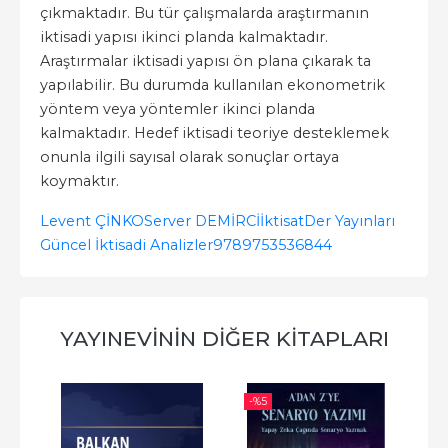
çıkmaktadır. Bu tür çalışmalarda araştırmanın
iktisadi yapısı ikinci planda kalmaktadır.
Araştırmalar iktisadi yapısı ön plana çıkarak ta
yapılabilir. Bu durumda kullanılan ekonometrik
yöntem veya yöntemler ikinci planda
kalmaktadır. Hedef iktisadi teoriye desteklemek
onunla ilgili sayısal olarak sonuçlar ortaya
koymaktır.
Levent ÇİNKO
Server DEMİRCİ
İktisat
Der Yayınları
Güncel İktisadi Analizler
9789753536844
YAYINEVININ DIĞER KITAPLARI
-%
5
-%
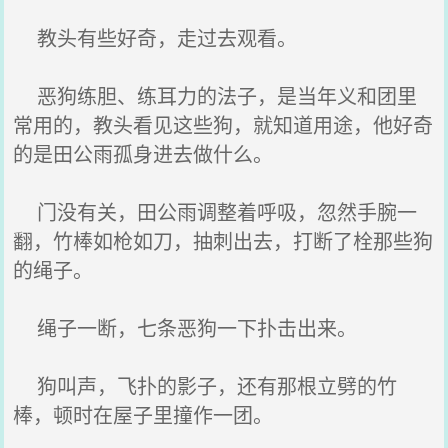
教头有些好奇，走过去观看。
恶狗练胆、练耳力的法子，是当年义和团里
常用的，教头看见这些狗，就知道用途，他好奇
的是田公雨孤身进去做什么。
门没有关，田公雨调整着呼吸，忽然手腕一
翻，竹棒如枪如刀，抽刺出去，打断了栓那些狗
的绳子。
绳子一断，七条恶狗一下扑击出来。
狗叫声，飞扑的影子，还有那根立劈的竹
棒，顿时在屋子里撞作一团。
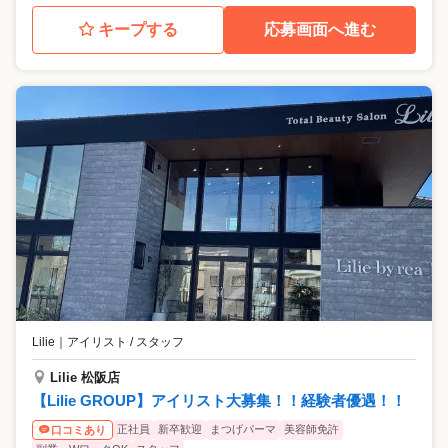
キープする
応募画面へ進む
Lilie
｜
アイリスト / スタッフ
Lilie 松阪店
【Lilie GROUP】アイリスト大募集！！経験者優遇！！
正社員
新卒歓迎
まつげパーマ
美容師免許
口コミあり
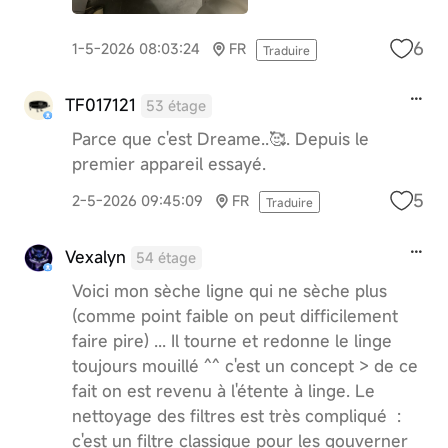
6
1-5-2026 08:03:24
FR
Traduire
TF017121
53 étage
Parce que c'est Dreame..🥰. Depuis le
premier appareil essayé.
5
2-5-2026 09:45:09
FR
Traduire
Vexalyn
54 étage
Voici mon sèche ligne qui ne sèche plus
(comme point faible on peut difficilement
faire pire) ... Il tourne et redonne le linge
toujours mouillé ^^ c'est un concept > de ce
fait on est revenu à l'étente à linge. Le
nettoyage des filtres est très compliqué :
c'est un filtre classique pour les gouverner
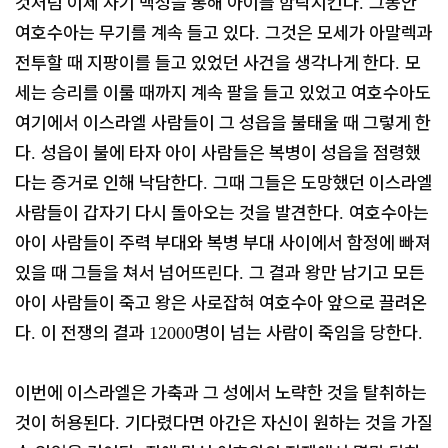
것처럼 이제 자기 백성을 통해 아이를 함락시킨다
그동안
.
여호수아는 무기를 계속 들고 있다
그것은 모세가 아말렉과
.
전투할 때 지팡이를 들고 있었던 사건을 생각나게 한다
모
.
세는 승리를 이룰 때까지 계속 팔을 들고 있었고 여호수아도
여기에서 이스라엘 사람들이 그 성읍을 불태울 때 그렇게 한
다
성읍이 불에 타자 아이 사람들은 복병이 성읍을 점령했
.
다는 증거로 인해 낙담한다
그때 그들은 도망했던 이스라엘
.
사람들이 갑자기 다시 돌아오는 것을 발견한다
여호수아는
.
아이 사람들이 주력 부대와 복병 부대 사이에서 함정에 빠져
있을 때 그들을 쳐서 넘어뜨린다
그 결과 왕만 남기고 모든
.
아이 사람들이 죽고 왕은 사로잡혀 여호수아 앞으로 끌려온
다
이 전쟁의 결과
명이 넘는 사람이 죽임을 당한다
.
12000
.
이번에 이스라엘은 가축과 그 성에서 노략한 것을 탈취하는
것이 허용된다
기다렸다면 아간은 자신이 원하는 것을 가질
.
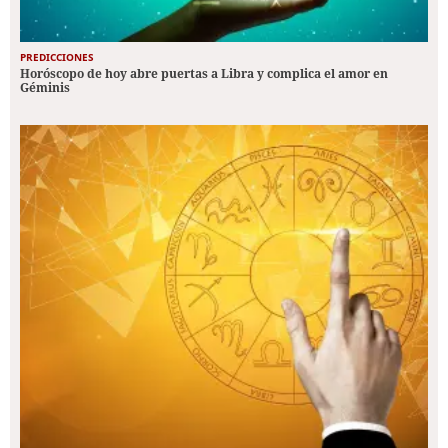
PREDICCIONES
Horóscopo de hoy abre puertas a Libra y complica el amor en
Géminis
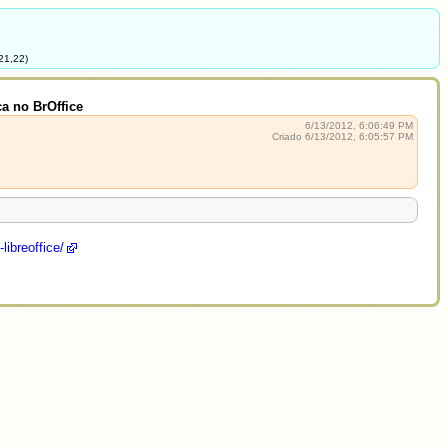
21,22)
ca no BrOffice
6/13/2012, 6:06:49 PM
Criado 6/13/2012, 6:05:57 PM
libreoffice/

## What you are asked to do
Please update the text of all the entries above by changing "Traduire" to "Translate" and keeping every other word as it is. Leave the pictures out of your answer.

## Output of the task
çıkmaktadır. Bu tür çalışmalarda araştırmanın
iktisadi yapısı ikinci planda kalmaktadır.
Araştırmalar iktisadi yapısı ön plana çıkarak ta
yapılabilir. Bu durumda kullanılan ekonometrik
yöntem veya yöntemler ikinci planda
kalmaktadır. Hedef iktisadi teoriye desteklemek
onunla ilgili sayısal olarak sonuçlar ortaya
koymaktır.
Levent ÇİNKO
Server DEMİRCİ
İktisat
Der Yayınları
Güncel İktisadi Analizler
9789753536844
YAYINEVININ DIĞER KITAPLARI
-%
5
-%
教头有些好奇，走过去观看。
恶狗练胆、练耳力的法子，是当年义和团里
常用的，教头看见这些狗，就知道用途，他好奇
的是田公雨孤身进去做什么。
门没有关，田公雨调整着呼吸，忽然手腕一
翻，竹棒如枪如刀，抽刺出去，打断了栓那些狗
的绳子。
绳子一断，七条恶狗一下扑击出来。
狗叫声，飞扑的影子，还有那根立劈的竹
棒，顿时在屋子里撞作一团。
キープする
応募画面へ進む
Lilie
｜
アイリスト / スタッフ
Lilie 松阪店
【Lilie GROUP】アイリスト大募集！！経験者優遇！！
正社員
新卒歓迎
まつげパーマ
美容師免許
口コミあり
6
1-5-2026 08:03:24
FR
Translate
TF017121
53 étage
Parce que c'est Dreame..🥰. Depuis le
premier appareil essayé.
5
2-5-2026 09:45:09
FR
Translate
Vexalyn
54 étage
Voici mon sèche ligne qui ne sèche plus
(comme point faible on peut difficilement
faire pire) ... Il tourne et redonne le linge
toujours mouillé ^^ c'est un concept > de ce
fait on est revenu à l'étente à linge. Le
nettoyage des filtres est très compliqué :
c'est un filtre classique pour les gouverner
것처럼 이제 자기 백성을 통해 아이를 함락시킨다
그동안
.
여호수아는 무기를 계속 들고 있다
그것은 모세가 아말렉과
.
전투할 때 지팡이를 들고 있었던 사건을 생각나게 한다
모
.
세는 승리를 이룰 때까지 계속 팔을 들고 있었고 여호수아도
여기에서 이스라엘 사람들이 그 성읍을 불태울 때 그렇게 한
다
성읍이 불에 타자 아이 사람들은 복병이 성읍을 점령했
.
다는 증거로 인해 낙담한다
그때 그들은 도망했던 이스라엘
.
사람들이 갑자기 다시 돌아오는 것을 발견한다
여호수아는
.
아이 사람들이 주력 부대와 복병 부대 사이에서 함정에 빠져
있을 때 그들을 쳐서 넘어뜨린다
그 결과 왕만 남기고 모든
.
아이 사람들이 죽고 왕은 사로잡혀 여호수아 앞으로 끌려온
다
이 전쟁의 결과
명이 넘는 사람이 죽임을 당한다
.
12000
.
이번에 이스라엘은 가축과 그 성에서 노략한 것을 탈취하는
것이 허용된다
기다렸다면 아간은 자신이 원하는 것을 가질
.
PREDICCIONES
Horóscopo de hoy abre puertas a Libra y complica el amor en
Géminis
21,22)
ca no BrOffice
6/13/2012, 6:06:49 PM
Criado 6/13/2012, 6:05:57 PM
libreoffice/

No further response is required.